В Бутырках арестованные прежде всего попадали на «вокзал». Это было огромное помещение, действительно напоминавшее железнодорожный вокзал. По величине, гулкому резонансу, сводчатым потолкам с какими-то перекрытиями — настоящий вокзал! И отсюда, как с настоящего вокзала, отправлялись этапы заключённых во все концы нашей необъятной родины.
Сюда же прибывали небольшие партии, которые постепенно собирались в новые этапы и отправлялись по назначению.
Этапы долго стояли, пока зэков выстраивали по четыре, проверяли по формулярам, последний раз перетрясали нехитрые пожитки.
Но когда в Бутырки привозили одиночек, они на «вокзале» не задерживались. Их моментально запирали в «собачниках», двери которых тянулись одна за другой вдоль длинных стен «вокзала». В такой «собачник» посадили и меня.
Дело, конечно, было ночью. Только на этот раз, когда за мной пришли — еще там, на Лубянке, — я не обрадовалась приказу «собраться с вещами». Я уже понимала, что это — только в другую камеру, или еще куда-нибудь «по делам». Но на этот раз меня вывели во двор, где уже ожидал «воронок» готовый к отправлению.
В «воронке» никого кроме меня не было, и я ехала в «салоне», с комфортом. Через зарешёченное окошечко в кабину шофёра я видела проплывающие словно в кино ночные почти безлюдные, и до боли знакомые улицы Москвы.

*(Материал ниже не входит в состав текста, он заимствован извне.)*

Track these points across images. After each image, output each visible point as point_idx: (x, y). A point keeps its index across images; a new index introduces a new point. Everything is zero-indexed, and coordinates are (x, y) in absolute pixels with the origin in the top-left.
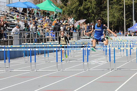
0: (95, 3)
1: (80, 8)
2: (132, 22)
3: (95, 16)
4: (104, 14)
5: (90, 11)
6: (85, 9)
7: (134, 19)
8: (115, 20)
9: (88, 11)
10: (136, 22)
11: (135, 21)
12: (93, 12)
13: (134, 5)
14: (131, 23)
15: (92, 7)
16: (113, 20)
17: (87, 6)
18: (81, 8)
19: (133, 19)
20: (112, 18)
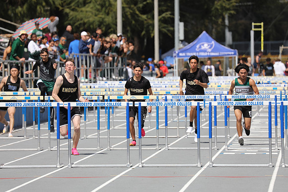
2: (172, 29)
8: (110, 19)
10: (185, 26)
11: (182, 24)
14: (169, 31)
16: (103, 19)
19: (173, 14)
20: (98, 10)
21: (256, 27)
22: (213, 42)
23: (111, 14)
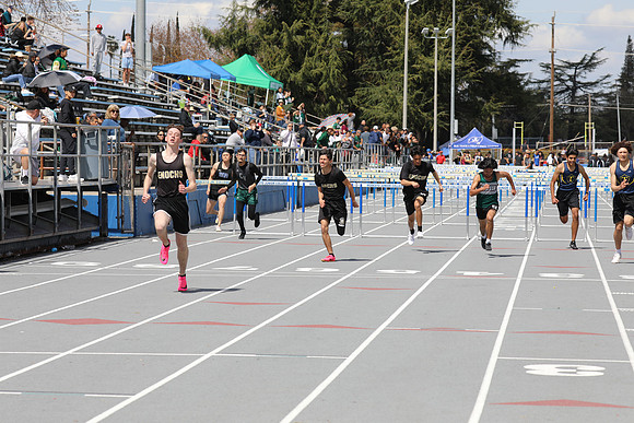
0: (338, 61)
1: (292, 75)
3: (338, 102)
4: (363, 97)
5: (323, 87)
6: (307, 79)
7: (455, 113)
9: (316, 85)
11: (456, 121)
12: (331, 90)
13: (456, 73)
15: (328, 76)
16: (391, 115)
17: (314, 71)
18: (297, 77)
19: (450, 113)
20: (388, 108)
21: (517, 125)
22: (482, 136)
23: (398, 111)
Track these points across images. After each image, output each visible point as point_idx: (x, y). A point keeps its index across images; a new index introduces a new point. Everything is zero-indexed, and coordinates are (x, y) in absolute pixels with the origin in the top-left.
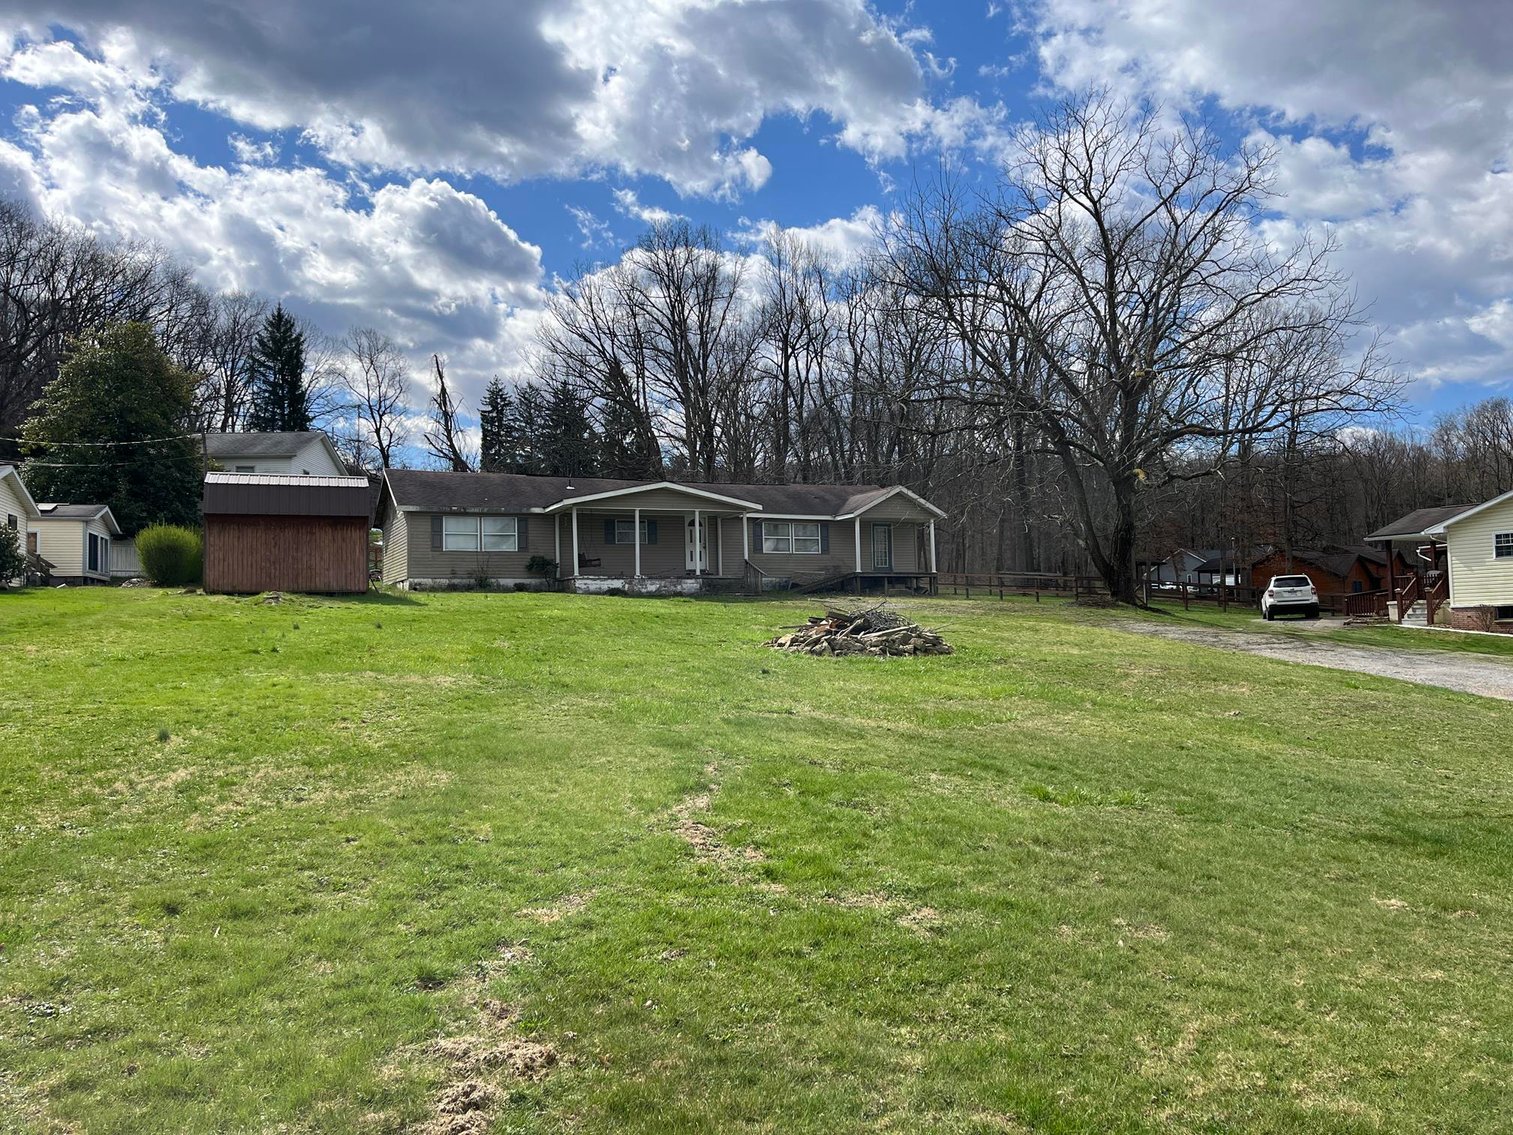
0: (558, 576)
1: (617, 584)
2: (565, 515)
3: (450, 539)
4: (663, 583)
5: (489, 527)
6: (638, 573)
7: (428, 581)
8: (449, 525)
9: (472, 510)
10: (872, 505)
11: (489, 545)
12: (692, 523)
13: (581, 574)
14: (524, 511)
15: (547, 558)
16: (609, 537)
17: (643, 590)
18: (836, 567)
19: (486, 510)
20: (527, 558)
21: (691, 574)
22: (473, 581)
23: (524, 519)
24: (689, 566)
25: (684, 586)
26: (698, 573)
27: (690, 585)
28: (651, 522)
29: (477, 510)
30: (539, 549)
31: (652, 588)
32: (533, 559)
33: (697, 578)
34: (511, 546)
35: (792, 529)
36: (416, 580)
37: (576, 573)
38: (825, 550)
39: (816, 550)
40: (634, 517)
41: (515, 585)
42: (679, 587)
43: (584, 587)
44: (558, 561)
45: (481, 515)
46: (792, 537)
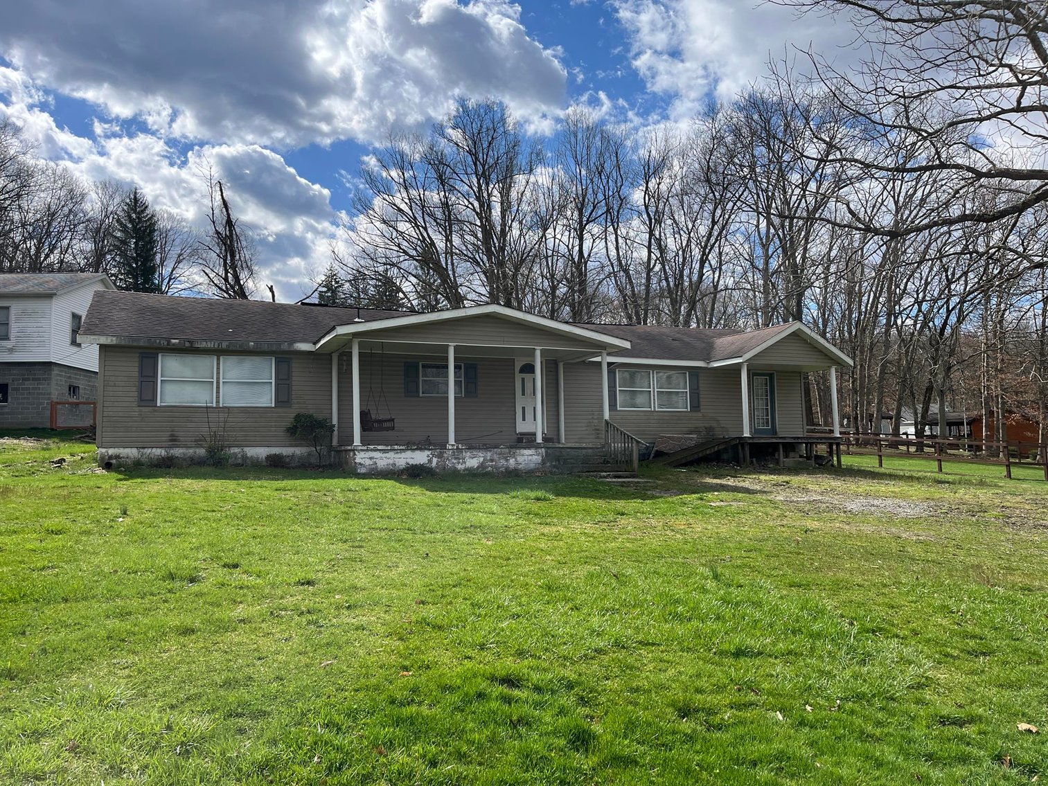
0: (335, 443)
1: (420, 457)
2: (341, 351)
3: (169, 388)
4: (489, 455)
5: (233, 369)
6: (452, 440)
7: (131, 453)
8: (170, 366)
9: (203, 345)
10: (765, 346)
11: (233, 397)
12: (529, 369)
13: (363, 442)
14: (285, 347)
15: (319, 416)
16: (411, 390)
17: (460, 467)
18: (710, 429)
19: (224, 345)
20: (289, 415)
21: (526, 440)
22: (202, 452)
23: (285, 359)
24: (522, 427)
25: (520, 459)
26: (539, 440)
27: (528, 458)
28: (470, 367)
29: (210, 345)
30: (306, 402)
31: (473, 461)
32: (298, 417)
33: (537, 447)
34: (266, 398)
35: (654, 377)
36: (111, 451)
37: (357, 441)
38: (695, 406)
39: (682, 405)
40: (446, 359)
41: (269, 457)
42: (512, 461)
43: (368, 462)
44: (335, 421)
45: (219, 352)
46: (655, 389)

Бутырки с их красноватыми кирпичными башнями и стенами, тускло освещенными уличными фонарями, я узнала сразу и особенно не удивилась, понимая, что на Лубянке я уже «сошла со сцены».

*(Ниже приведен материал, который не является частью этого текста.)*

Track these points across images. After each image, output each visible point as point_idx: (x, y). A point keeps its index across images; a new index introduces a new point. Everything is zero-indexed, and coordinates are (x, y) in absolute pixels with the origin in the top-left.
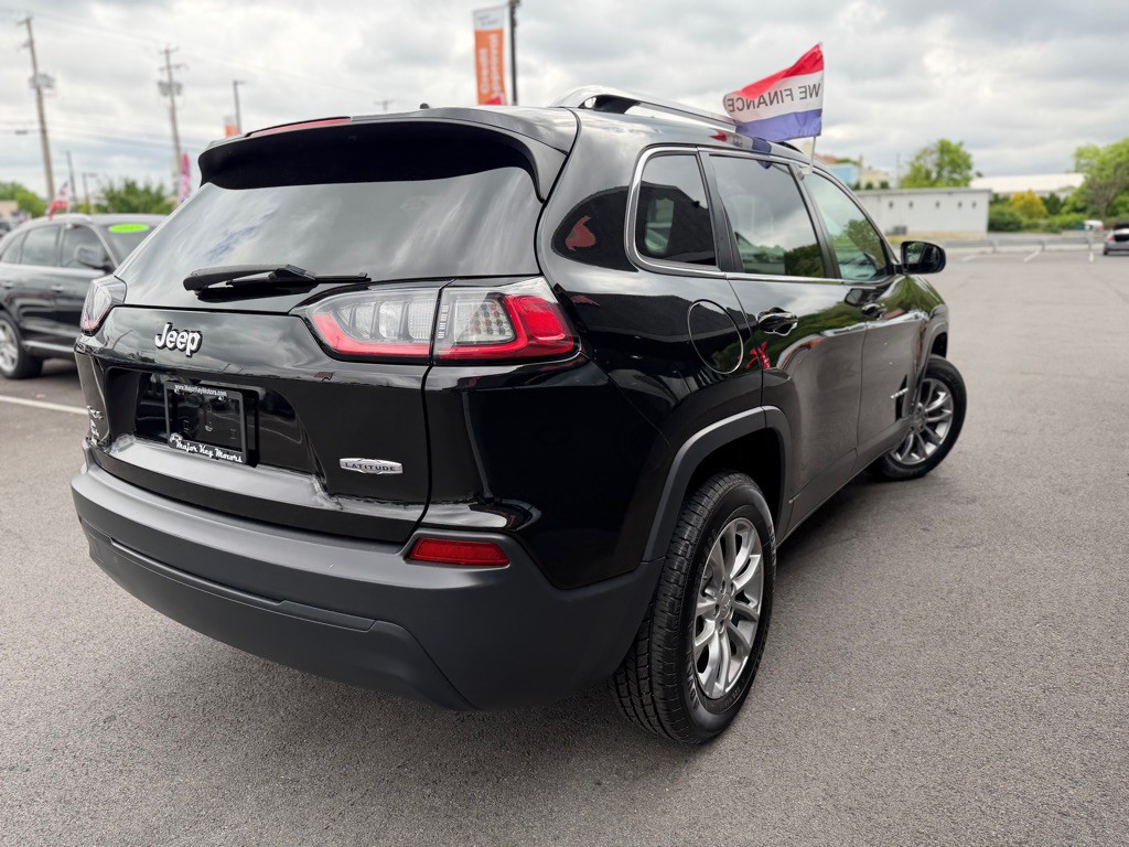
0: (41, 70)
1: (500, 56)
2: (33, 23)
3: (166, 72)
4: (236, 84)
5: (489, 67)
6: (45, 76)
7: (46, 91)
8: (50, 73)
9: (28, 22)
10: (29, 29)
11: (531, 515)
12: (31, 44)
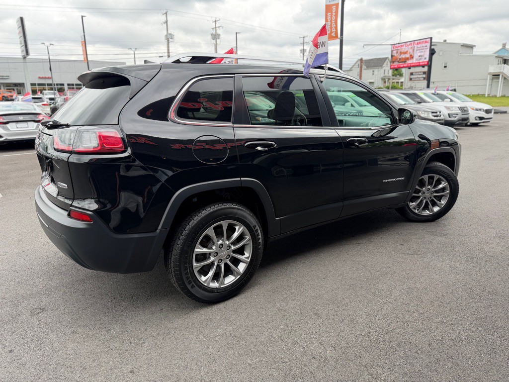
0: (169, 32)
1: (336, 16)
2: (168, 13)
3: (214, 30)
4: (236, 33)
5: (331, 21)
6: (170, 34)
7: (170, 40)
8: (172, 33)
9: (166, 13)
10: (166, 16)
11: (107, 206)
12: (166, 22)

В маленьком «собачнике», куда меня заперли сразу по приезде можно было только присесть на скамье-приступке, было душно, жарко, слишком яркая лампа резала глаза, а время тянулось нескончаемо. Казалось, и ночь давно уже кончилась, а за мной так никто и не идет.
Но, как я могла убедиться за свою долгую жизнь, все имеет конец. «В конце концов!»
В одной из пересыльных тюрем (в Ленинграде) на стене камеры неизвестным поэтом были нацарапаны стихи, сохранившиеся несмотря на тщательную забелку:
В этом мире всё кончается,
Не сидеть же целый век!
Этой мыслью утешается
Заключенный человек.
Потом шло несколько неразборчивых строф, последняя выступала достаточно явственно. Она была, увы, менее оптимистична:
Все бывает в этом мире,
Может, будешь ты опять
На Гороховой четыре,
На Шпалерке двадцать пять!
Там, на Шпалерке, к тому времени уже разместилось грандиозное здание Ленинградского НКВД.
Но тогда, когда я в первый раз сидела в бутырском «собачнике», я еще не прочла этих стихов и не была достаточно умудрена опытом. И мне казалось, что я уже на пределе, больше не могу, не вынесу; вот-вот мне станет дурно, или я просто тут и умру, в этом «собачнике». Я несколько раз пробовала постучать, но никто не отзывался.
Конечно, я не умерла, и даже дурно мне не сделалось. Потом, с годами, я узнала, что человек «все может». По крайней мере гораздо больше того, что ему кажется.